トピックスIV サイバー攻撃への対処
警察では、サイバー攻撃事案の実態解明を推進するとともに、サイバー攻撃による被害の未然防止に努めています。
インターネットが国民生活や社会経済活動に不可欠な社会基盤として定着する中で、我が国の政府機関、民間企業等に対するサイバー攻撃が発生しています。特に、重要インフラの基幹システムを機能不全に陥れ社会機能を麻痺(ひ)させるサイバーテロや、情報通信技術を用いた諜(ちょう)報活動であるサイバーインテリジェンスの脅威は、国の治安や安全保障に影響を及ぼしかねない問題となっています。
(1)警察における体制
警察庁及び都道府県警察・都道府県情報通信部に、警備部門、生活安全部門、情報通信部門等の職員により構成される部門横断的な体制を設置するなどして、総合的なサイバー攻撃対策を推進しています。
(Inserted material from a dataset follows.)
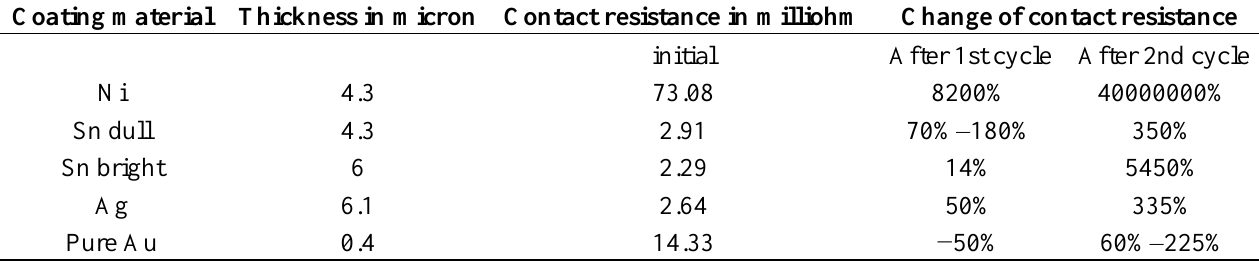
Table 2. Corrosion resistance and change of contact resistance of different coating materials, contacts separated during the test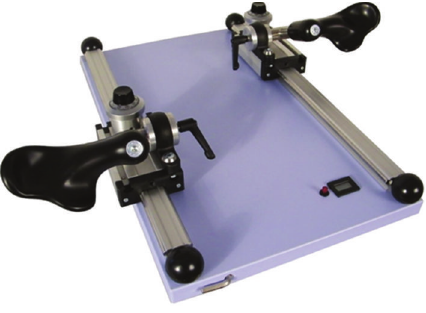
Figure 3: Reha-Slide Duo. Reprinted with permission (http://www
また、サイバー攻撃対策の技術的基盤として、各管区警察局等にサイバーフォースと呼ばれる技術部隊を設置しており、都道府県警察に対する技術支援を実施しています。また、警察庁には、全国のサイバーフォースの司令塔としてサイバーフォースセンターを設置しており、24時間体制でのサイバーテロの予兆把握、収集した情報の分析・提供、標的型メールに添付された不正プログラム等の分析、サイバーフォースへの指導等を行っています。
サイバーフォースセンター
(2)サイバーテロ対策の推進
① 情勢
これまで、我が国では、重要インフラの基幹システムに対するサイバー攻撃により社会的混乱が生じるようなサイバーテロの被害は生じていませんが、サイバー攻撃による政府機関等のウェブサイトの閲覧障害等が発生しています。
事例
平成23年9月、中国の大手チャットサイト「YYチャット」等において、満州事変80周年を契機としたサイバー攻撃が呼び掛けられ、これに関連したとみられるサイバー攻撃により、人事院・内閣府のウェブサイトの閲覧障害や、複数の民間団体のウェブサイト改ざん等が発生した。
インターネット上に配布されていた攻撃ツール
② 対策
サイバーテロの未然防止及び発生時における的確な対処のため、警察では、重要インフラ事業者等との連携を始め、様々な取組を推進しています。
図IV-1 サイバーテロと重要インフラ
ア 個別訪問による情報提供
警察では、重要インフラ事業者等に対し個別に、サイバーテロの脅威や情報セキュリティに関する情報の提供を行うとともに、事案発生時における警察への速報を要請するなどしています。
イ 共同訓練
重要インフラ事業者等と事案発生を想定した共同訓練を実施し、緊急対処能力の向上に努めています。
ウ サイバーテロ対策協議会
全ての都道府県において、警察と重要インフラ事業者等で構成されるサイバーテロ対策協議会を設置し、サイバーテロに関する警察からの情報提供、民間の有識者による講演、参加事業者間の意見交換や情報共有を行っています。
サイバーテロ対策協議会
(3)サイバーインテリジェンス対策の推進
① 情勢
近年、サイバーインテリジェンスの脅威も増大しており、平成23年中は、政府機関、民間企業等に対する標的型メール攻撃が発生しています。
事例①
23年9月、三菱重工業株式会社がサイバー攻撃を受け、最新鋭の潜水艦やミサイル、原子力プラントを製造している工場等における約80台のコンピュータが、外部からの情報窃取を可能とする不正プログラムに感染していたことが明らかになった。
事例②
衆議院・参議院のコンピュータが外部からの情報窃取を可能とする不正プログラムに感染していたとされ、23年10月には衆議院事務局が、11月には参議院事務局がそれぞれ対策本部を立ち上げた。警察もこの対策本部に参画している。
② 対策
警察では、情報窃取による被害の未然防止を図るとともに、海外の捜査機関との連携を強化し、活動の実態解明を推進しています。
ア サイバーインテリジェンス情報共有ネットワーク
23年8月、警察は、全国の事業者等との間で、情報窃取を企図したとみられるサイバー攻撃に関する情報共有を行うネットワークを構築しました。警察では、このネットワークを通じて事業者等から提供された情報の集約・分析を行うとともに、事業者等に対し、分析結果に基づく注意喚起を行っています。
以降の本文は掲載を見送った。